Former HSBC CEO John Flint is calling for creation of “a new, world-leading Digital Conduct Authority” to regulate big technology companies, akin to the increased regulation of banks following the 2008 financial crisis.

“When bankers got too clever and our businesses too complex, we all suffered the consequences,” he writes in an op-ed. “Society was exposed to risks it didn’t understand, and we all paid the price via government-backed bailouts. Today, warning signs are flashing again. But this time it is the technology sector rather than the financial that is leaving us all exposed. The risk for consumers if tech companies deliver bad outcomes is now just as grave as that from financial services. But we are not organized to deal with it. We must act now.”

Washington Post

Prospering from the pandemic

Covid-19 has been good for Bitcoin and for cryptocurrency generally,” the historian Niall Ferguson writes in a Bloomberg analysis piece. “First, the pandemic accelerated our advance into a more digital word: What might have taken 10 years has been achieved in 10 months. People who had never before risked an online transaction were forced to try, for the simple reason that banks were closed. Second, and as a result, the pandemic significantly increased our exposure to financial surveillance as well as financial fraud.

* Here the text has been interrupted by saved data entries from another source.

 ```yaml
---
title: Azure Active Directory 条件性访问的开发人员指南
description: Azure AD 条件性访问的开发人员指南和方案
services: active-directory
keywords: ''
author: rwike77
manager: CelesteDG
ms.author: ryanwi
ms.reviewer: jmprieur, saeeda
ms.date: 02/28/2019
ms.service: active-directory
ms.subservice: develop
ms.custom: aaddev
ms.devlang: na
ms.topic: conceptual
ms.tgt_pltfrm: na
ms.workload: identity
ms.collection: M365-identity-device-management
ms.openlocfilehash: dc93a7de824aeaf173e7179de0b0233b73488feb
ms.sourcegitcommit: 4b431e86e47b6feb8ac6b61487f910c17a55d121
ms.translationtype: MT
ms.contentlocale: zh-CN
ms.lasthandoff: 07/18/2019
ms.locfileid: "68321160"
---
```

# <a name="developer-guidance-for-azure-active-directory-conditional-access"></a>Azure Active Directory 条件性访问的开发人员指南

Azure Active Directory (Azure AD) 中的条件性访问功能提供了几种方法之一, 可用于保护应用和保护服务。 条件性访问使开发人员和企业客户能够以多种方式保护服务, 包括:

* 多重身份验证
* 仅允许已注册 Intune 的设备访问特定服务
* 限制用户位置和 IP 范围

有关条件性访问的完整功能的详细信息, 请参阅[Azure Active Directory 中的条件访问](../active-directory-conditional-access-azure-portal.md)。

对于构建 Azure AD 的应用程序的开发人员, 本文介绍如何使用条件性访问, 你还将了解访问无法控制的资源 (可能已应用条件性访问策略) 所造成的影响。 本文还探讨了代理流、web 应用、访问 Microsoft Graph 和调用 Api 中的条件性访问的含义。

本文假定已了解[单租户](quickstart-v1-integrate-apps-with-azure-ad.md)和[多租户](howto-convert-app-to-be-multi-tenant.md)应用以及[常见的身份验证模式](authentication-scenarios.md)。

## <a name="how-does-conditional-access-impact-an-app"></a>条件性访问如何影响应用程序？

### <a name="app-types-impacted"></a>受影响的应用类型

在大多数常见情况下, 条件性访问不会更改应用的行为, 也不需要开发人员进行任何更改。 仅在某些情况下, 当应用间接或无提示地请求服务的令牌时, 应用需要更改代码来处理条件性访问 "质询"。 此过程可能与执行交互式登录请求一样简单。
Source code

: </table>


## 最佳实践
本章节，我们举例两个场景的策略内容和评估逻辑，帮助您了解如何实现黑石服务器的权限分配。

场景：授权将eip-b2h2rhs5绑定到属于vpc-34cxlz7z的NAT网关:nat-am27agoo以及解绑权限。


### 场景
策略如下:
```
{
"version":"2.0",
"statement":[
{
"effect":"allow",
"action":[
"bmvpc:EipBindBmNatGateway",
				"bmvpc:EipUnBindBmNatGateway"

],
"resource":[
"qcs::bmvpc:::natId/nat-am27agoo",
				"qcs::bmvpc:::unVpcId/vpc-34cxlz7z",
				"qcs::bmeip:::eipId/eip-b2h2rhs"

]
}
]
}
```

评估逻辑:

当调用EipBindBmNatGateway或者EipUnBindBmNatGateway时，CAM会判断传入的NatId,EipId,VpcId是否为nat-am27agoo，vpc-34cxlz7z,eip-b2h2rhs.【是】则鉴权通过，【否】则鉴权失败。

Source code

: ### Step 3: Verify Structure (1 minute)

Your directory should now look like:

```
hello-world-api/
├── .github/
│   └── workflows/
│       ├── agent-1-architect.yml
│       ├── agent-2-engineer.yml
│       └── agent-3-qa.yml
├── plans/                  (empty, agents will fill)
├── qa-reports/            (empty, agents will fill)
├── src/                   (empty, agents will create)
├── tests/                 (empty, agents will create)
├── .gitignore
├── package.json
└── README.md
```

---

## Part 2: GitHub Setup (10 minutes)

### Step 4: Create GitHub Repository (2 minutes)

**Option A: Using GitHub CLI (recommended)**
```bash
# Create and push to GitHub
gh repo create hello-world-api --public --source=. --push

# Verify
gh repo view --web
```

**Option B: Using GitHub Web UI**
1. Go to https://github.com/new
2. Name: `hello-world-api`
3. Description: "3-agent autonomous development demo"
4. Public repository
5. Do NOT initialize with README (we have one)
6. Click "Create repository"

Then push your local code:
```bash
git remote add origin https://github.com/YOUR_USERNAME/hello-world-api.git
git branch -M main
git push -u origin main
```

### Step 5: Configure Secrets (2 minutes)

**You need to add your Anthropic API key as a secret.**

Both these trends have been good for Bitcoin.”

Quotable

“Drawing lessons from the last severe economic crisis, it is imperative to address a renewed build-up of [nonperforming loans] on banks’ balance sheets — as early as possible — in order to combat the implications of the pandemic.” — A European Commission report that wants to make it easier for banks to dispose of bad loans expected from the current crisis.